What the task asks:
Reproduce verbatim the lines of the data below, from the line containing "phylum: Chordata" through the last line of the data, both included.

____ Records to use

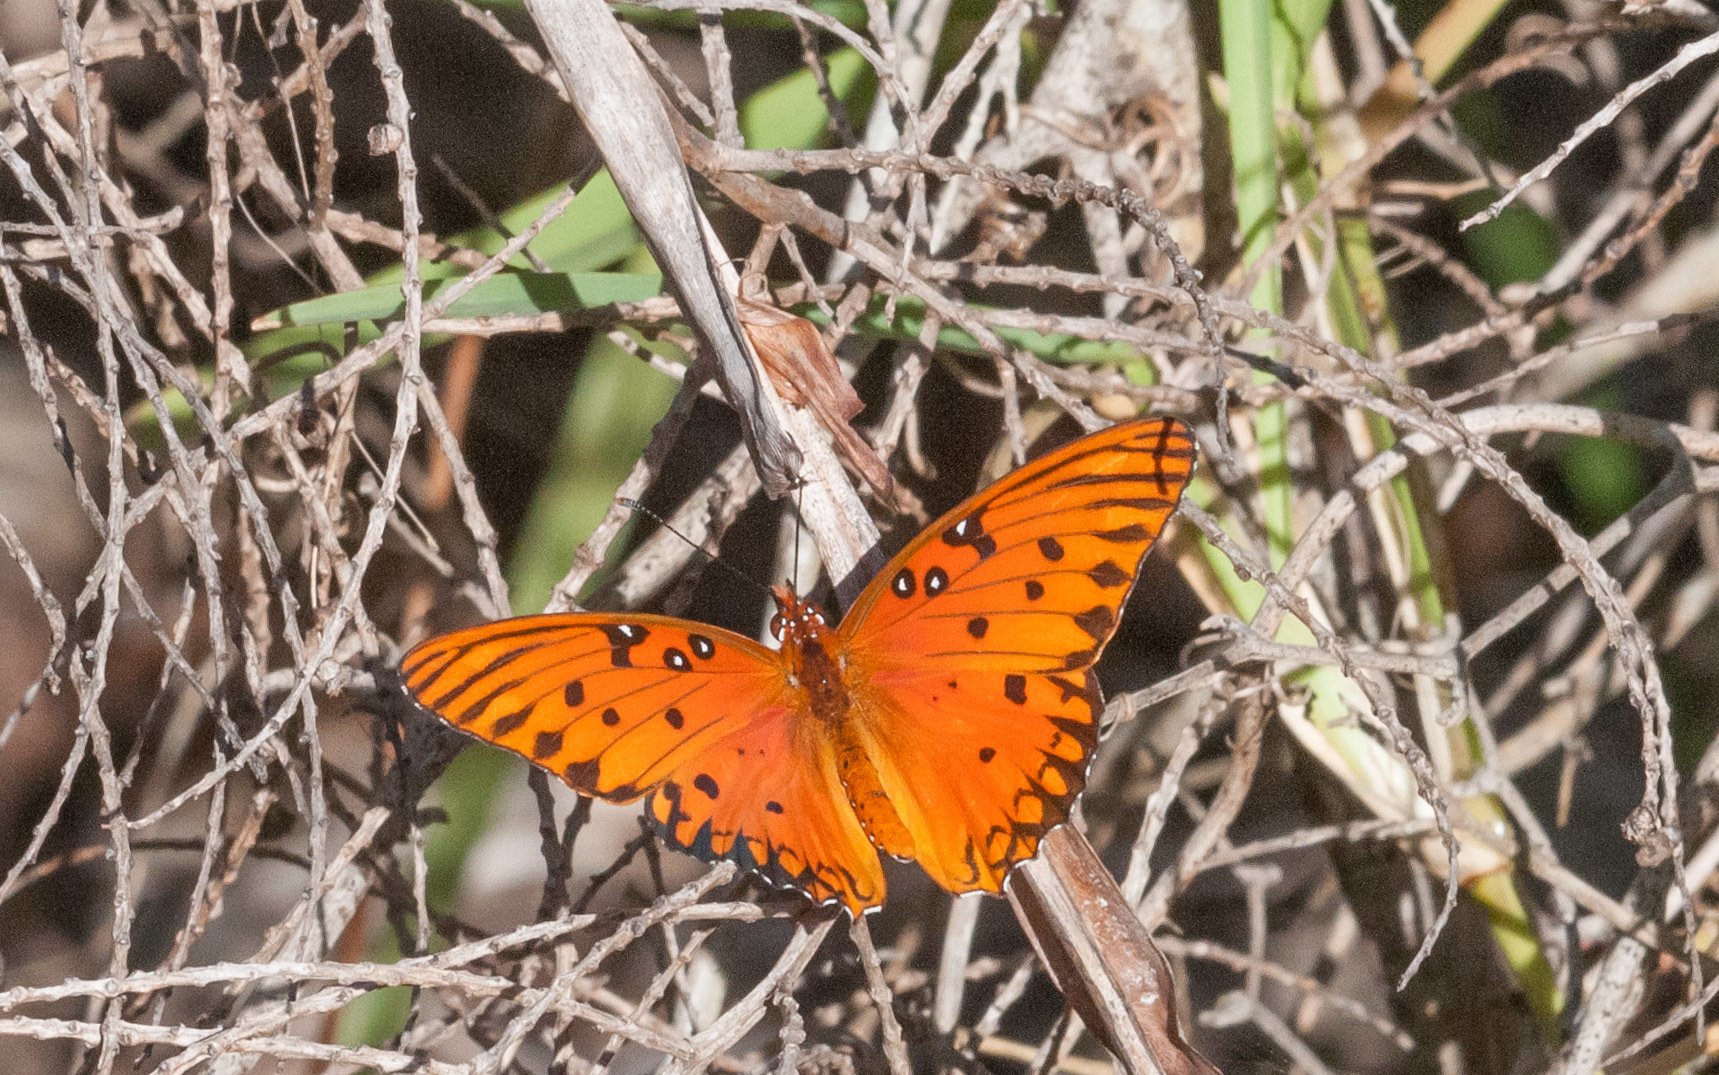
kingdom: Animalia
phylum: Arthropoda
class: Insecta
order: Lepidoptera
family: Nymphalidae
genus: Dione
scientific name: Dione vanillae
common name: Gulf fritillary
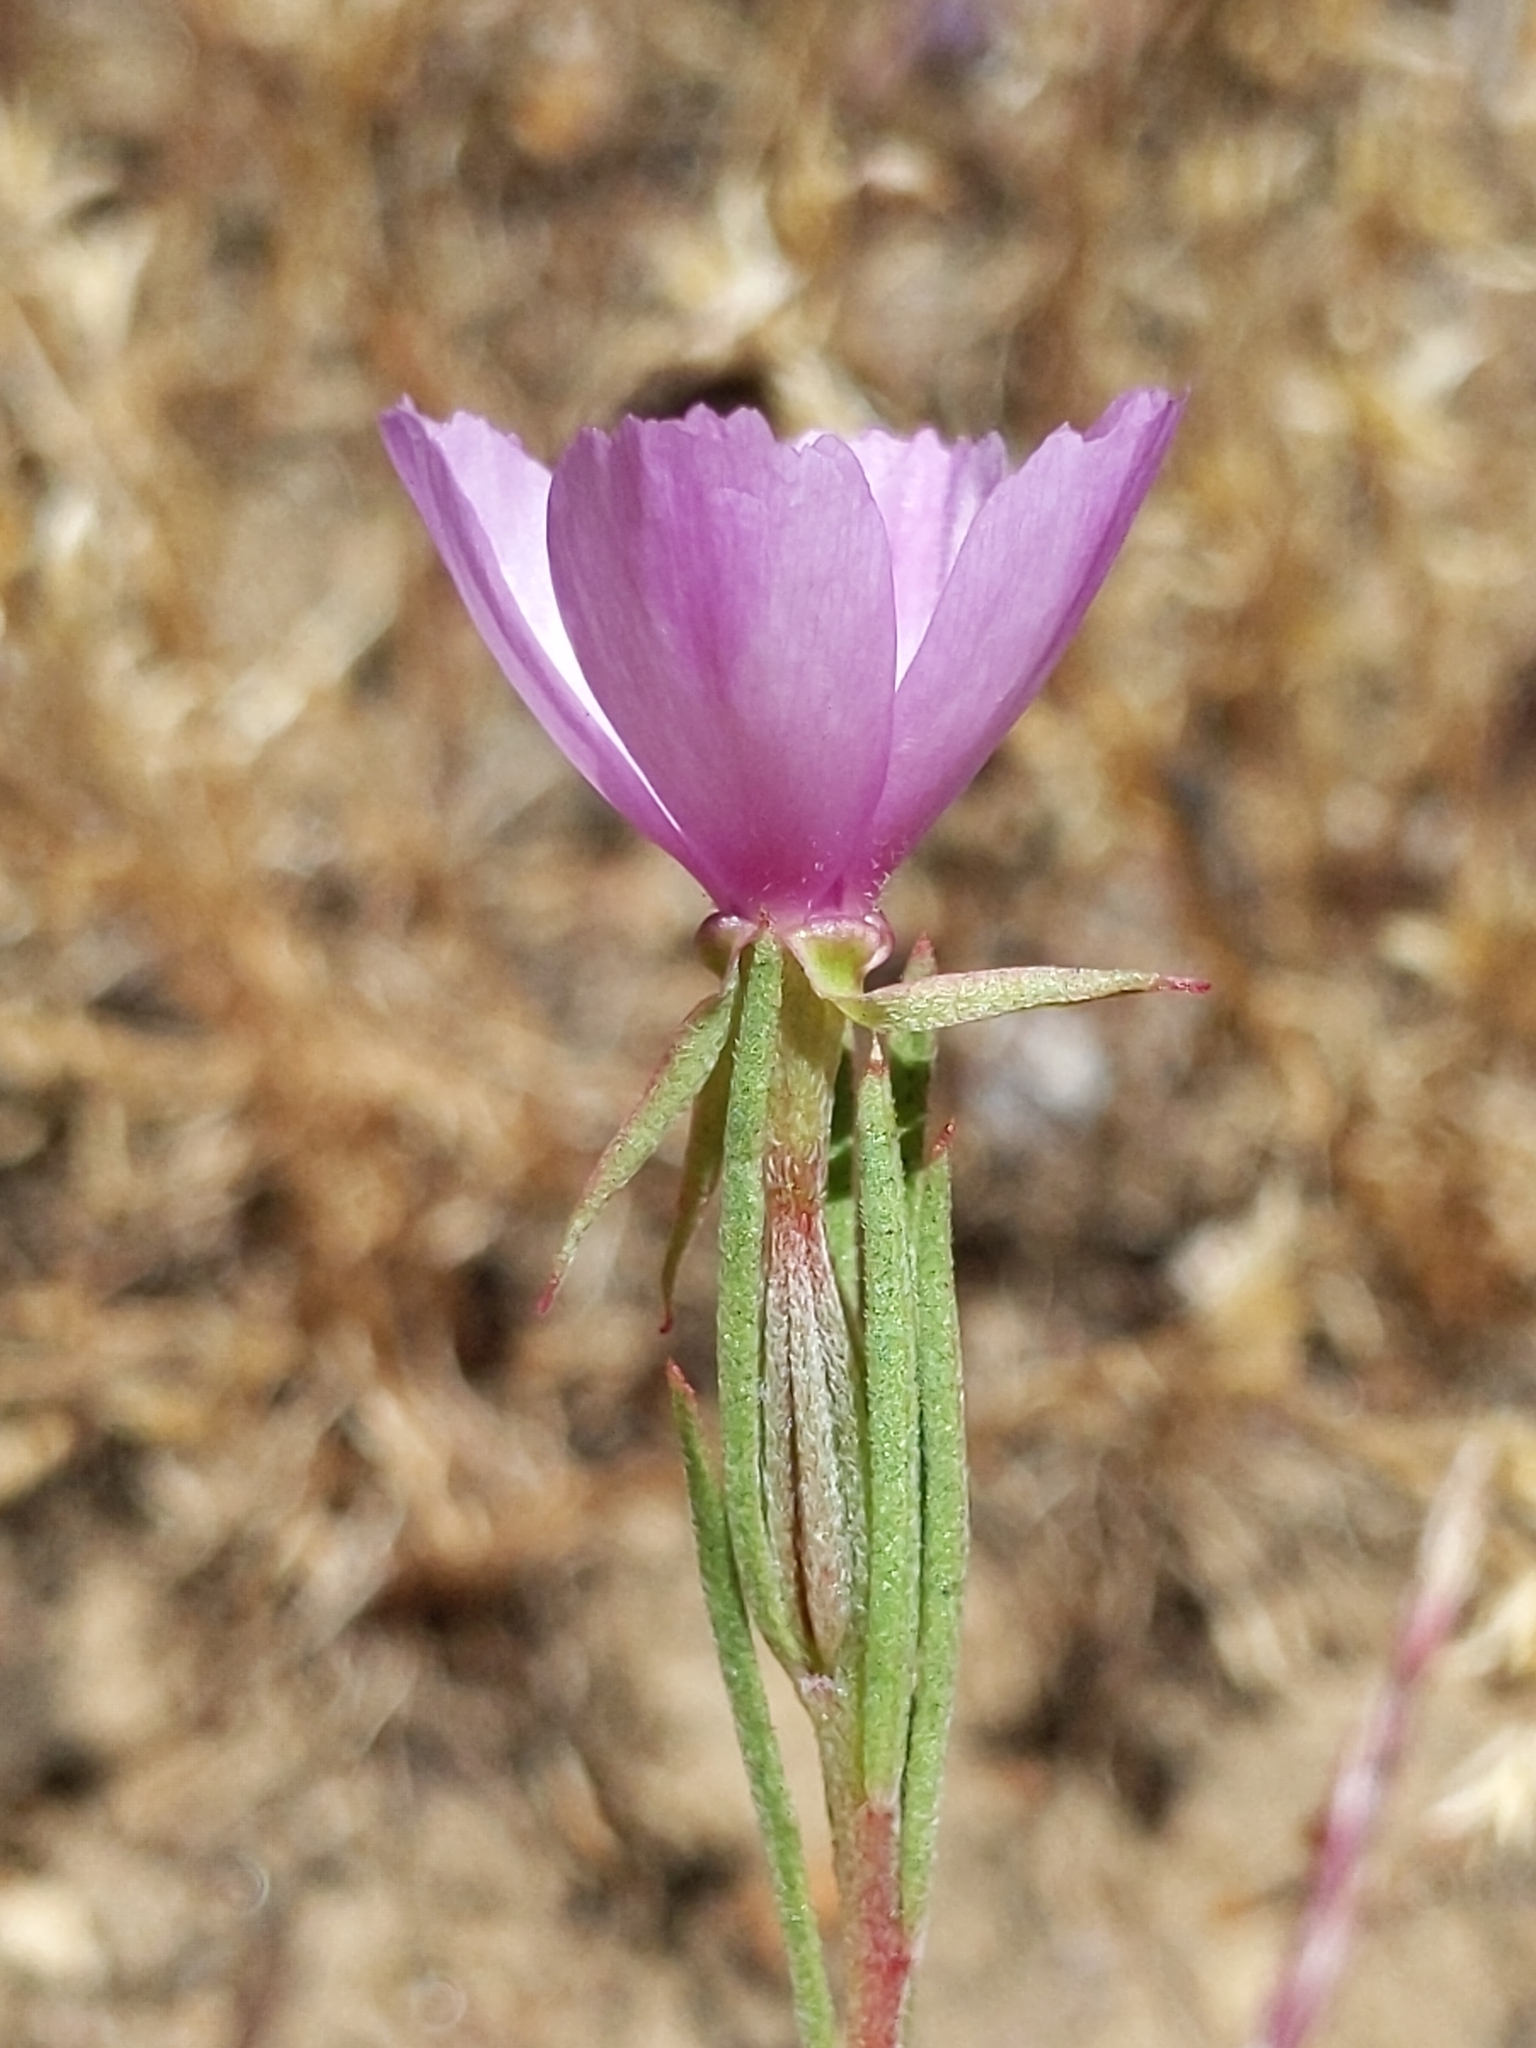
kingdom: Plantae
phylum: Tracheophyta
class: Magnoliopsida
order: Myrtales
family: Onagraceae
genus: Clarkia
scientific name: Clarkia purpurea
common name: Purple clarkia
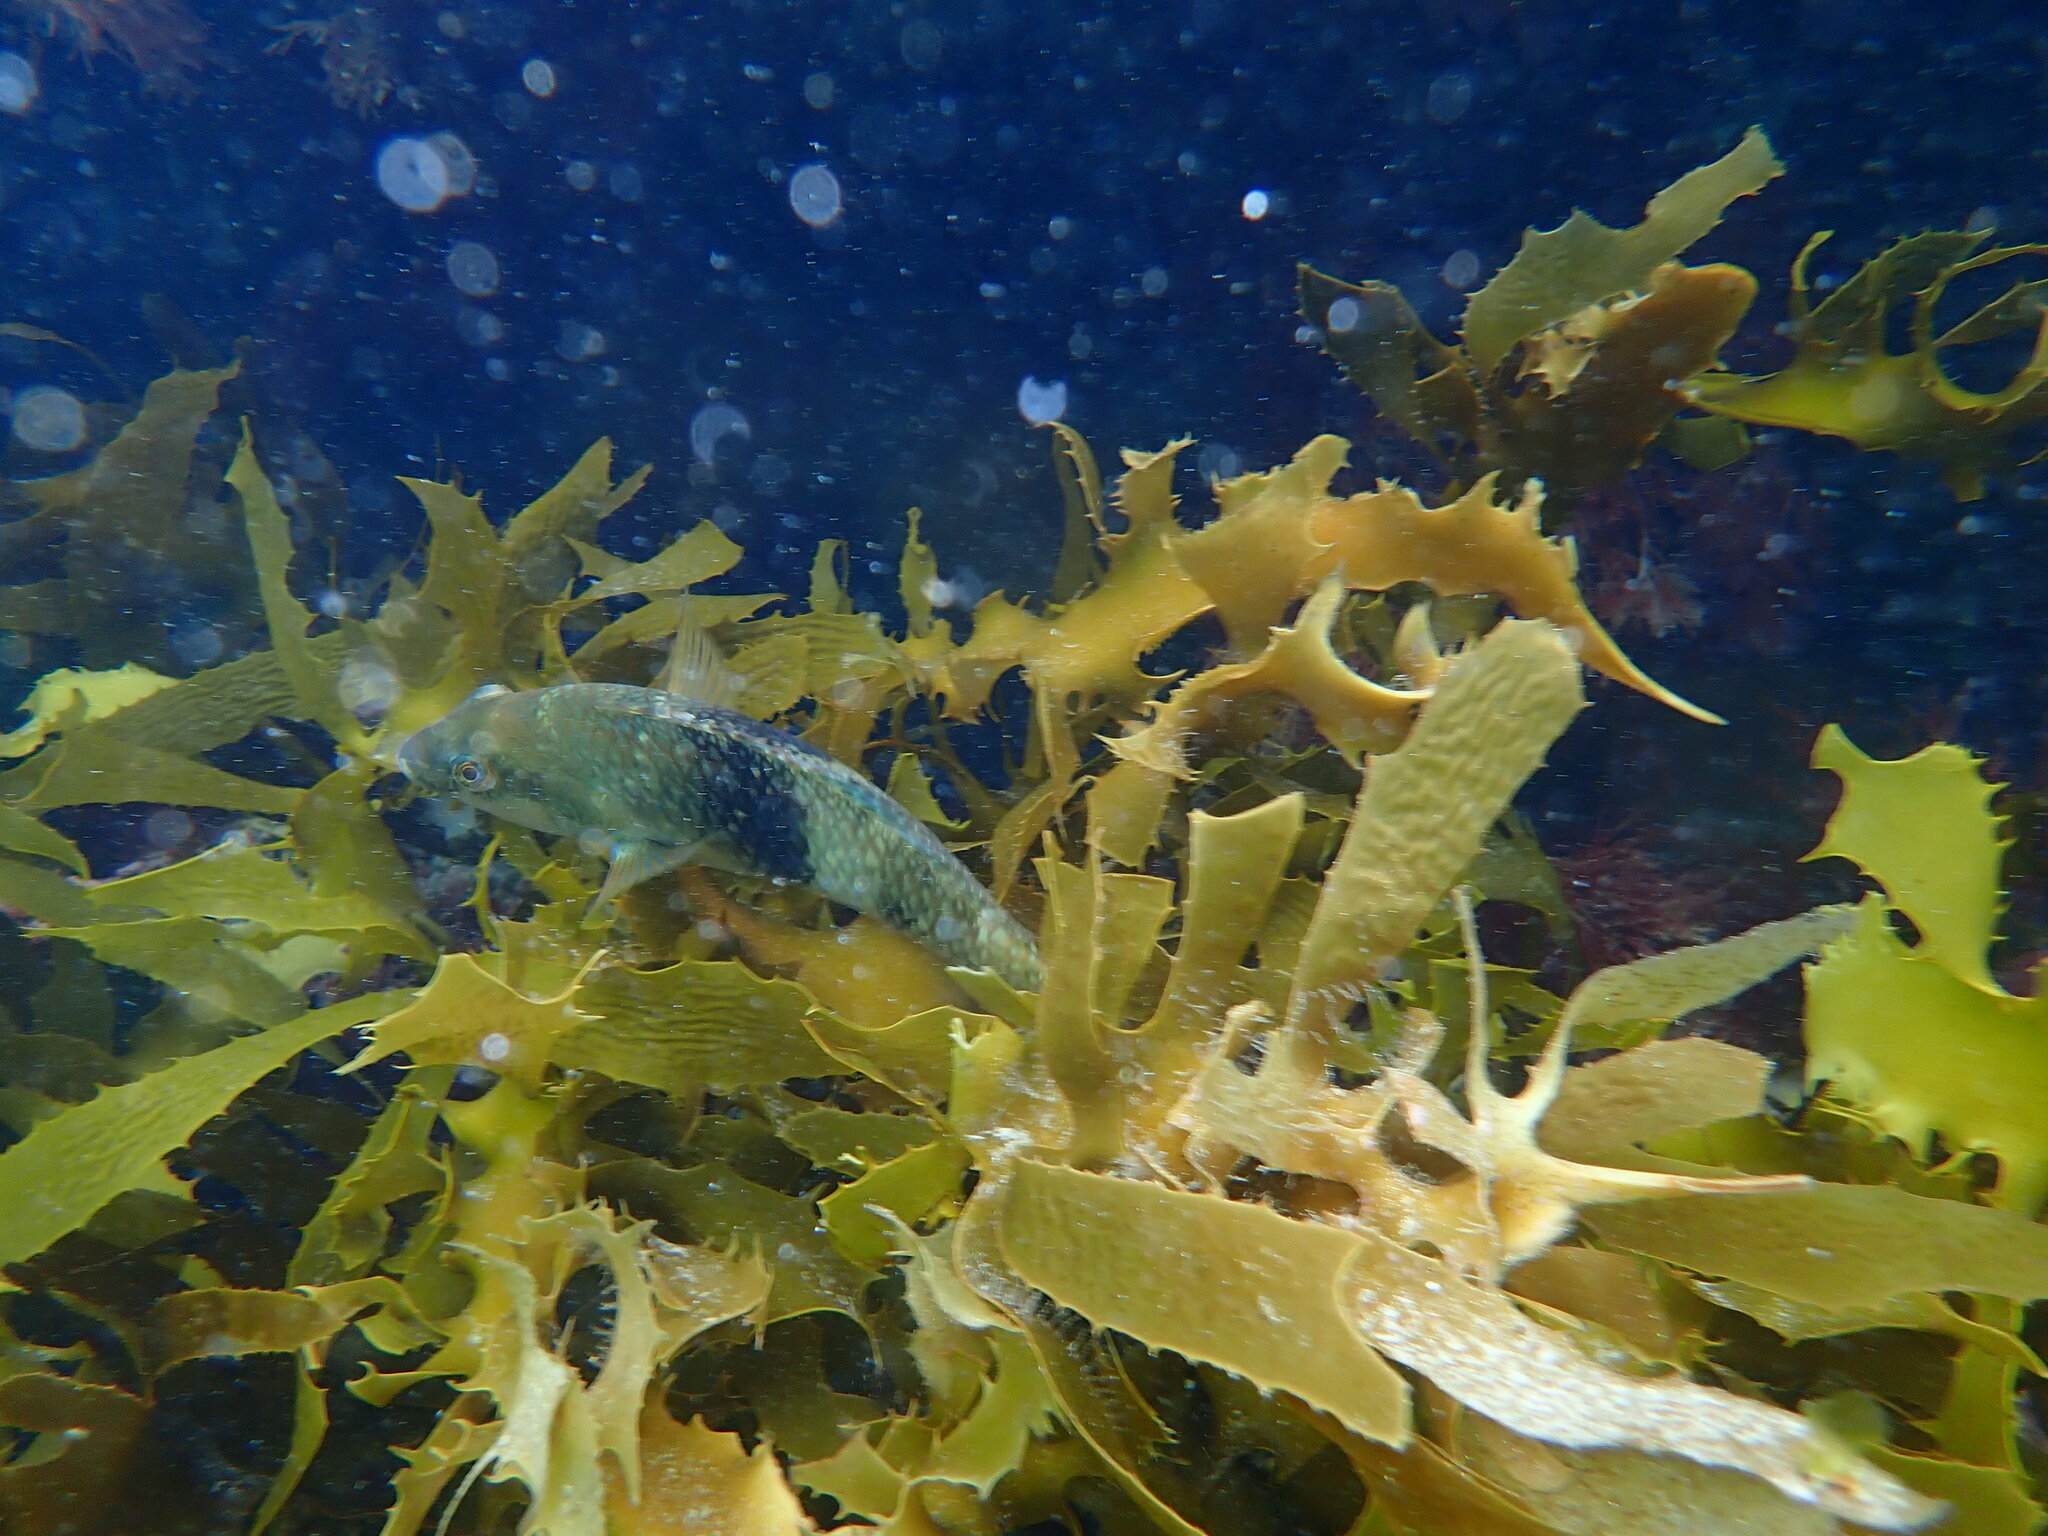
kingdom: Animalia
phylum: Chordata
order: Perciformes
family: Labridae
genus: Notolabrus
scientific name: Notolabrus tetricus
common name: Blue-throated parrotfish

________

Correct response:
phylum: Chordata
order: Perciformes
family: Labridae
genus: Notolabrus
scientific name: Notolabrus tetricus
common name: Blue-throated parrotfish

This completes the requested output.